A 3D harmonic oscillator is thermal equilibrium

[lepori]

hay guys,

A three-dimensional harmonic oscillator is in
thermal equilibrium with a temperature reservoir
at temperature T. Finde The average total energy of the
oscillator

I have no idea, how can I solve this problem,
can you hint me please

 

[BruceW]

You can use Maxwell-Boltzmann statistics as long as the thermal deBroglie wavelength of the particles is small enough. (In other words, the classical limit applies). And then I suppose you could use a continuous number of energy states, and use integration of the energy times the distribution to get the total energy.

Or if the particles obey Fermi-Dirac (or Bose-Einstein) statistics, you should use the model of the quantum harmonic oscillator.

Search wikipedia for some of these words. Have you been taught in class how to find it? Because its pretty tricky to do without learning about it first..

 

[Bill_K]

lepori, Never mind the Fermi-Dirac/Bose-Einstein comments - they don't apply. In fact there are no "particles" in this problem at all. All you have is one 3-D harmonic oscillator at temperature T.

I suspect if you have been assigned this problem, your teacher probably worked a similar problem already with a 1-D oscillator. Just follow the same pattern - enumerate all of the possible excited states for a 3-D oscillator, being especially careful to count how many states you have at each energy level. Then write down for temperature T the probability that the oscillator is in each state, and use them to calculate the average energy.

 

[lepori]

Bruce, Bill thank you

 

[Ken G]

There is an easier way-- simply use the fact that the motion of all 3 dimensions is independent of each other. Then the 3D problem is just like the 1D problem in 3 independent dimensions at once. That means the 3D SHO is just like 3 independent 1D SHOs, and so the average energy is 3 times what you get with one 1D SHO.

 

[lepori]

There is an easier way-- simply use the fact that the motion of all 3 dimensions is independent of each other. Then the 3D problem is just like the 1D problem in 3 independent dimensions at once. That means the 3D SHO is just like 3 independent 1D SHOs, and so the average energy is 3 times what you get with one 1D SHO.

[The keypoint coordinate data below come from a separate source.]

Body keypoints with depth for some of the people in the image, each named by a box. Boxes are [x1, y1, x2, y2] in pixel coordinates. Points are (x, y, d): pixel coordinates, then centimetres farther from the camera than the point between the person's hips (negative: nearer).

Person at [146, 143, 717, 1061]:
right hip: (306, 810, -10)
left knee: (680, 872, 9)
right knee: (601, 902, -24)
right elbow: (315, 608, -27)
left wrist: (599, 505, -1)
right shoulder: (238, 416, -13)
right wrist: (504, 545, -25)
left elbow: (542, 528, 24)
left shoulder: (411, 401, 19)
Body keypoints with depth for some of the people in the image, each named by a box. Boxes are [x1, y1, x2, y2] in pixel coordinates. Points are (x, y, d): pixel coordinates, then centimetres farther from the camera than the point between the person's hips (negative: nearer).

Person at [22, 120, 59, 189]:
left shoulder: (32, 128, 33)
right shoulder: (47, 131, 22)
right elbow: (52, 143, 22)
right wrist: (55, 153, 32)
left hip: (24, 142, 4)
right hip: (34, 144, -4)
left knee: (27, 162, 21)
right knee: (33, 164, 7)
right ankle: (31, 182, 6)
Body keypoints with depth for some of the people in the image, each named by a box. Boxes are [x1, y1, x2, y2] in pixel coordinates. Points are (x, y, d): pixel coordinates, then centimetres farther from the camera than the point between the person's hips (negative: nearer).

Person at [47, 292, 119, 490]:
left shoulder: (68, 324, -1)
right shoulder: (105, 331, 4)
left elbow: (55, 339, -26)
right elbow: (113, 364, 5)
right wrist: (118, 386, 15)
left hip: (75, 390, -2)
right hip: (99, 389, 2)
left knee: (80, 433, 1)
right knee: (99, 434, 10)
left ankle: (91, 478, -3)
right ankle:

I solved this problem like that: Molecules in thermal equilibrium have the same average energy associated with each independent degree of freedom of their motion and that the energy is 1/2*K*T

A 3D harmonic oscillator has 6 degrees of freedom [3 - 3D movement , 2 - rotational, 1 vibrational]
so, 6*(1/2KT) = 3KT

 

[Ken G]

Maybe there's a way to do it like that, it certainly gets the right answer, but that would not normally be considered the way to go. The 3D harmonic oscillator has only 3 degrees of motional freedom, and they are all vibrational. I think you are thinking of diatomic molecules, and their vibrational degree of freedom is often not excited, so they only "count" as 5 degrees of freedom in most applications. But you get the right answer of 3kT-- the reason is that each of the 3 degrees of freedom counts twice, once in momentum space and once in position space. That's because a different momentum in each direction counts as a different state, and a different position in each direction also counts because there is potential energy associated with those displacements-- free particles have a different way of counting positional states, it depends on the volume allowed per particle.

Maybe the best way to see this is the full result. The average energy is a probability weighted sum over all the possible states of the oscillator, where the relative probability of each state is the Boltzmann factor, e^{-(p_x2+p_y2+p_z2+x2+y2+z2)/kT}. (where for simplicity I've scaled p² to 2m and x² to 2/k, rescaling by a constant is no big thing). Counting states in phase space is like integrating over phase-space volume, so that's over dp_xdp_ydp_zdxdydz, and the weighted average of the energy requires that we multiply the integrand in the numerator by the energy, p_x²+p_y²+p_z²+x²+y²+z². The denominator is the normalization of the weighted sum, so is exactly like the integral in the numerator but without that last energy factor. Each of these integrals is completely separable, so just do a change of variables in each one that sends either something that looks like p²/kT or like x²/kT into a dummy variable like z². The energy factor that is only in the numerator then ends up looking like 6kTz², and the action of the integration acts only on the z variables. 5 of the 6 integrals always cancel top and bottom, and the one that doesn't cancel gives 1/2. So you end up with 6kT/2 = 3kT. Thus it is often said that every degree of freedom that shows up as a quadratic in the energy contributes kT/2 to the average energy.

Note that neither k nor m matters, we scaled them out and they never came back. That's why your way might be equivalent, you are in effect doing it in spherical rather than Cartesian coordinates, and scaling out the m and k makes it ambiguous as to which are kinetic energies and which are potential. Your 3 degrees of translational freedom map into my 3 degrees of momentum, and your 2 degrees of rotational energy map into 2 of my vibrational degrees of freedom. I think the correspondence might just be coincidental, however.